When The Leftovers is over, after two or eight seasons, this will be my favorite scene, the one that "sticks to me" like Patti stuck to Kevin. Little Patti jumps right up and sits on the ledge, practically daring Kevin. "Do you want to drop me in or do you want to push me in?" she asks, as Kevin hesitates. "Pushing me's probably easier. … Would it help if I say I deserve it?"

"International Assassin" is Theroux's Emmy episode, and this is his Emmy scene. There are 100 emotional decisions he makes in this quick scene, and every one is correct. Just as the sweet little girl is about to say something else, he shoves her over. Just like that.

And the music stops.

A hawk shrieks.

And then… "Help… please… Kevin."

Why! Won't! She! Die!

He can't resist, and he climbs in the well. At the bottom is adult Patti, bloodied from the fall and clearly injured. Kevin falls and is injured as well. With no place else to go, she tells him her Jeopardy story and her plan to win $50,000 so she could leave her husband. She went on to win more than $65,000—despite the effectively intimidating silence of her rival—but still, she couldn't bring herself to leave her husband and start over. She was scared. Scared of the unknown, just like she is now.
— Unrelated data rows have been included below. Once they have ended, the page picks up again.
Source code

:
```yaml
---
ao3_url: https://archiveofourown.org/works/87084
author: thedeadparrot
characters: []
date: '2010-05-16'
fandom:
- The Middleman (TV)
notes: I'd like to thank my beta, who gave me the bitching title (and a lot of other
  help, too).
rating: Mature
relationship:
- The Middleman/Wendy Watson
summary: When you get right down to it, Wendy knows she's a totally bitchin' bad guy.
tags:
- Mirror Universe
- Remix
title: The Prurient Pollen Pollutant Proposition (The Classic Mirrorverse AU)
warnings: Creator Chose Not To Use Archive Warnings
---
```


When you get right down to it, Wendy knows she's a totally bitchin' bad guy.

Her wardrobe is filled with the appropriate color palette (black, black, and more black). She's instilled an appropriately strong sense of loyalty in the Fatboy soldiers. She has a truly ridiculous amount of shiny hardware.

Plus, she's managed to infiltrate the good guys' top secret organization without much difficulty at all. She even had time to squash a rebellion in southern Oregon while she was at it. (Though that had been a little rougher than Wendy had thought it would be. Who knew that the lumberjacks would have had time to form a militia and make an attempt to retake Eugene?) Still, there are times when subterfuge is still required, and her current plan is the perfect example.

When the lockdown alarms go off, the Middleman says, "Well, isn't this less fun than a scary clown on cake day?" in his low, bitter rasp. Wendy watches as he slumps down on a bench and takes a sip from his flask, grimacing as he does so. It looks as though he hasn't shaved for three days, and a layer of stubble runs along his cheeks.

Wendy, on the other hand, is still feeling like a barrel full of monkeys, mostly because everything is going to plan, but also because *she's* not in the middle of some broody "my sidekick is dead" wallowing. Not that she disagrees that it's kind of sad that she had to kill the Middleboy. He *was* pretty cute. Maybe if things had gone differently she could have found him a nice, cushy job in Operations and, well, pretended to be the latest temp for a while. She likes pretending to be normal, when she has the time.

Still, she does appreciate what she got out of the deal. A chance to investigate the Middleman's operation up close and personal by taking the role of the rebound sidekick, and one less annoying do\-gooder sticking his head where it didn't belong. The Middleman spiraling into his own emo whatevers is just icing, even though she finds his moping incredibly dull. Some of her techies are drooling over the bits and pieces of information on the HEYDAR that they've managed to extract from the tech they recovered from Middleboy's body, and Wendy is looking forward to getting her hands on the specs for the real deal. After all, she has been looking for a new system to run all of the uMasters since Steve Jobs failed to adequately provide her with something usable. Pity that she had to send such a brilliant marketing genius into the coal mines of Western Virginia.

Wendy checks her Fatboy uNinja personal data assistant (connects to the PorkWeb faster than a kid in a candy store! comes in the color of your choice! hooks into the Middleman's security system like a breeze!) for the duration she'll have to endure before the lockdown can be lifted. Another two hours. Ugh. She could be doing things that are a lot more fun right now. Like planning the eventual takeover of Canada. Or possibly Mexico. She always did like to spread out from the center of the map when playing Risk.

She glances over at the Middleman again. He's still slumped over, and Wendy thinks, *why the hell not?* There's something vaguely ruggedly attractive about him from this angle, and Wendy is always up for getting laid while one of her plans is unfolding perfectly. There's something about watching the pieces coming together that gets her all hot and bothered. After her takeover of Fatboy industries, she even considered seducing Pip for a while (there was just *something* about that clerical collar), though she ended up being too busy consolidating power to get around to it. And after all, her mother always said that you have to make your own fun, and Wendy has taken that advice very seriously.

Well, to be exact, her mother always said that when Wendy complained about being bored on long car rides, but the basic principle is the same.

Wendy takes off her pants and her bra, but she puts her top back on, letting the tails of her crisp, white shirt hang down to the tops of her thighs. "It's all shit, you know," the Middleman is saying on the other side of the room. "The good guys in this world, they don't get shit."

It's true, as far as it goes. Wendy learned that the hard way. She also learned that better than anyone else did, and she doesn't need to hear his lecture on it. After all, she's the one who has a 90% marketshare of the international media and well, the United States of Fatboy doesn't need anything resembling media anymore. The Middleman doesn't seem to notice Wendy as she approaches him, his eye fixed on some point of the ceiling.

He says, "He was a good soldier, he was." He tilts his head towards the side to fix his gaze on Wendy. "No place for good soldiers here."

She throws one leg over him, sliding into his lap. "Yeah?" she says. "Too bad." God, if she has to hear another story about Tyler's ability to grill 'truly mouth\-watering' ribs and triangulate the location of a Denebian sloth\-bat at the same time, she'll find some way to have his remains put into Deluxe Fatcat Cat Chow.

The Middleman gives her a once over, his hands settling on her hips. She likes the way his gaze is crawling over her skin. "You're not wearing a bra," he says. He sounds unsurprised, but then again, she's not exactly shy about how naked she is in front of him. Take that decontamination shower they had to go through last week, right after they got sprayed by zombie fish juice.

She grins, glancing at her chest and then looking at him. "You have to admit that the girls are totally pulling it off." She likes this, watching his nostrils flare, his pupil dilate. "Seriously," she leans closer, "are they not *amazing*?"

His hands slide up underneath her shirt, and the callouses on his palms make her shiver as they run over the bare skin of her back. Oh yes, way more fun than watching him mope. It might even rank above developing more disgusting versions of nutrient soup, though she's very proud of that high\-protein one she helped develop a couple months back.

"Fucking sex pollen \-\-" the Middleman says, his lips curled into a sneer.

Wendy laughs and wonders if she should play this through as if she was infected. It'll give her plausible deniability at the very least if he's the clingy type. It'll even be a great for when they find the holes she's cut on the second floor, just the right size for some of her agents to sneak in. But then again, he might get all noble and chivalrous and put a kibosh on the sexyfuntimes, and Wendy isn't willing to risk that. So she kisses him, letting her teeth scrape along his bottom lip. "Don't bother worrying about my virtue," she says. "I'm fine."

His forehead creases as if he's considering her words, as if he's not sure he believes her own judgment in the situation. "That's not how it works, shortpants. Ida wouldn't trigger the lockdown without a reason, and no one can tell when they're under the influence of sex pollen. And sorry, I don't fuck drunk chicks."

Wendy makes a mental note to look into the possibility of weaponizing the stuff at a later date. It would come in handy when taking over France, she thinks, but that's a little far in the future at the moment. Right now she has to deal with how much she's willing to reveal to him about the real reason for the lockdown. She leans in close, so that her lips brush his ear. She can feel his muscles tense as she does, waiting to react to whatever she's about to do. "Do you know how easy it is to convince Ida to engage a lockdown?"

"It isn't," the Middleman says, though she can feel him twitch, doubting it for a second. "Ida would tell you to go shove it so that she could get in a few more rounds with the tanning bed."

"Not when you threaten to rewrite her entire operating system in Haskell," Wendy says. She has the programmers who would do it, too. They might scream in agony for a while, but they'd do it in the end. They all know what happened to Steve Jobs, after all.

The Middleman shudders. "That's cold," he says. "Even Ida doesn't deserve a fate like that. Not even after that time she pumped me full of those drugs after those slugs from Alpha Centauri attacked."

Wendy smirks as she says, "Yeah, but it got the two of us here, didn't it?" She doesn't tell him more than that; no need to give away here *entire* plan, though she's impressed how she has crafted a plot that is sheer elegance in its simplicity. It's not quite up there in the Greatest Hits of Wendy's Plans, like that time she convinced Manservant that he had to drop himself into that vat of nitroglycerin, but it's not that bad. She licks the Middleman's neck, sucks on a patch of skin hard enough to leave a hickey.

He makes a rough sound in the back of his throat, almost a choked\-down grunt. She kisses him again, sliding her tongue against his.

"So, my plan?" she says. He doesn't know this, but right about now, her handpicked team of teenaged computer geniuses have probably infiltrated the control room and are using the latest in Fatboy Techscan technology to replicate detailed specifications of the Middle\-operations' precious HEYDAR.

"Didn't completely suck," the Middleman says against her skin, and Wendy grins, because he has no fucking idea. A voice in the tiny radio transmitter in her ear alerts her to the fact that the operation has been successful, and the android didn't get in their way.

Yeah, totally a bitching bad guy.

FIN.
Kevin consoles her, and then pushes her under the water until she stops struggling.

The earth shakes, and the well crumbles on top of Kevin. What was it that Sen. Levin told him during their meet-and-greet? "Our cave collapsed, Kevin. Now we can spend all our time digging through the rubble, looking for signs of life. Or… we can transform."

Is Kevin transformed? He digs himself out of a shallow grave and finds himself staring up at a surprised Michael Murphy, who presumably had buried Kevin as if he were a wounded bird, per Virgil's instruction.

Kevin has made it out alive. But did Patti survive as well?

Either way, "International Assassin" has ripped open a hole in The Leftovers. A pathway, might be a better word. It put its cards on the table and made a dozen decisions about the type of story that is being told. Kevin will be forever changed. As will the way we look at his world.